___ Source data

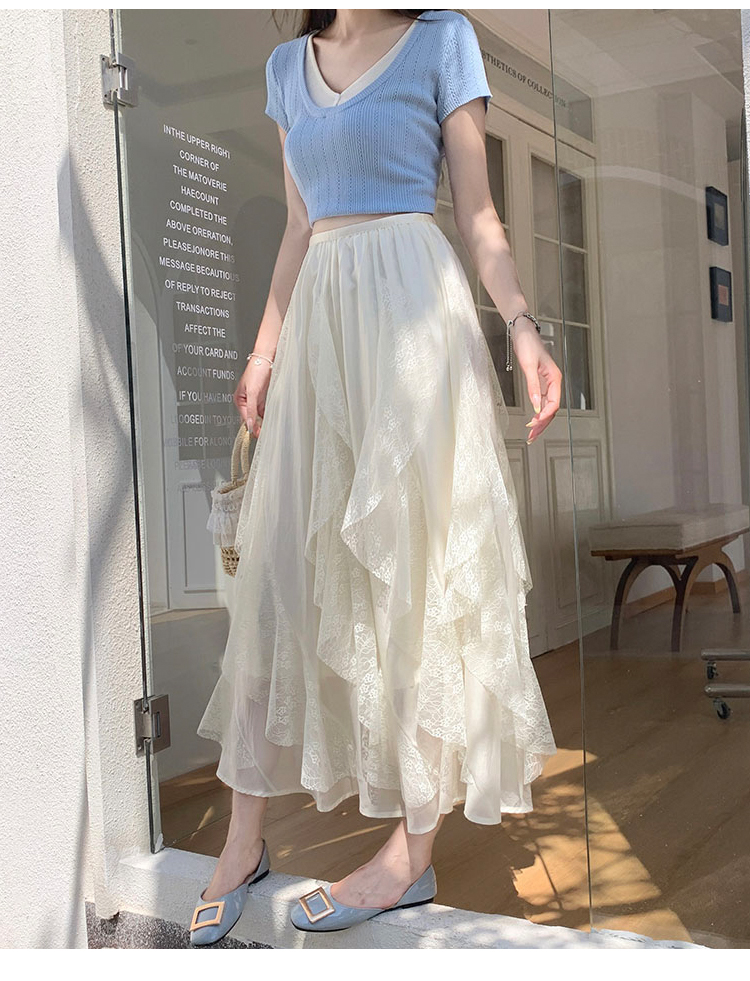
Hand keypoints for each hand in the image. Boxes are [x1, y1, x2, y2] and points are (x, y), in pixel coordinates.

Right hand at [234, 359, 272, 437]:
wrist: (267, 360)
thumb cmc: (256, 370)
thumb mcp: (253, 392)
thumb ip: (252, 409)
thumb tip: (250, 424)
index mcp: (239, 399)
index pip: (245, 418)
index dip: (251, 427)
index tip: (257, 434)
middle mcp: (246, 400)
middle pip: (251, 417)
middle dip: (257, 425)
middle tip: (264, 433)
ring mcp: (255, 399)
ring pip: (258, 415)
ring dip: (263, 421)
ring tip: (268, 428)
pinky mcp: (263, 397)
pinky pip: (264, 410)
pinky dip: (267, 415)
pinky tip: (271, 419)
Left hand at [512, 323, 561, 442]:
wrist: (523, 331)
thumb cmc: (528, 343)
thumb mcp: (528, 365)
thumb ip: (533, 386)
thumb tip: (535, 406)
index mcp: (554, 378)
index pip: (553, 403)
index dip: (544, 416)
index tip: (534, 424)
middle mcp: (553, 383)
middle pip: (551, 409)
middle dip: (542, 424)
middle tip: (531, 436)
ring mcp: (547, 384)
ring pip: (547, 407)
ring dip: (540, 421)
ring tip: (531, 433)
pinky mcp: (539, 383)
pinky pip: (542, 402)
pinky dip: (537, 412)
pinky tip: (532, 420)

______

- **What you should do**: In the entries above, find the line holding "index pip: (245, 418)" and the line holding "index dip: (544, 416)"; print both of them and every line between, exactly, and nothing else.

- **Task output**:
index pip: (245, 418)
index dip: (251, 427)
index tip: (257, 434)
middle mcp: (246, 400)
middle pip: (251, 417)
middle dip: (257, 425)
middle tip: (264, 433)
ring mcp: (255, 399)
ring pip: (258, 415)
ring dip: (263, 421)
ring tip: (268, 428)
pinky mcp: (263, 397)
pinky pip: (264, 410)
pinky dip: (267, 415)
pinky tip: (271, 419)
Left hand at [512, 323, 561, 442]:
wrist: (523, 331)
thumb cmc: (528, 343)
thumb mcp: (528, 365)
thumb ip: (533, 386)
thumb tip: (535, 406)
index mcp: (554, 378)
index pip: (553, 403)
index dip: (544, 416)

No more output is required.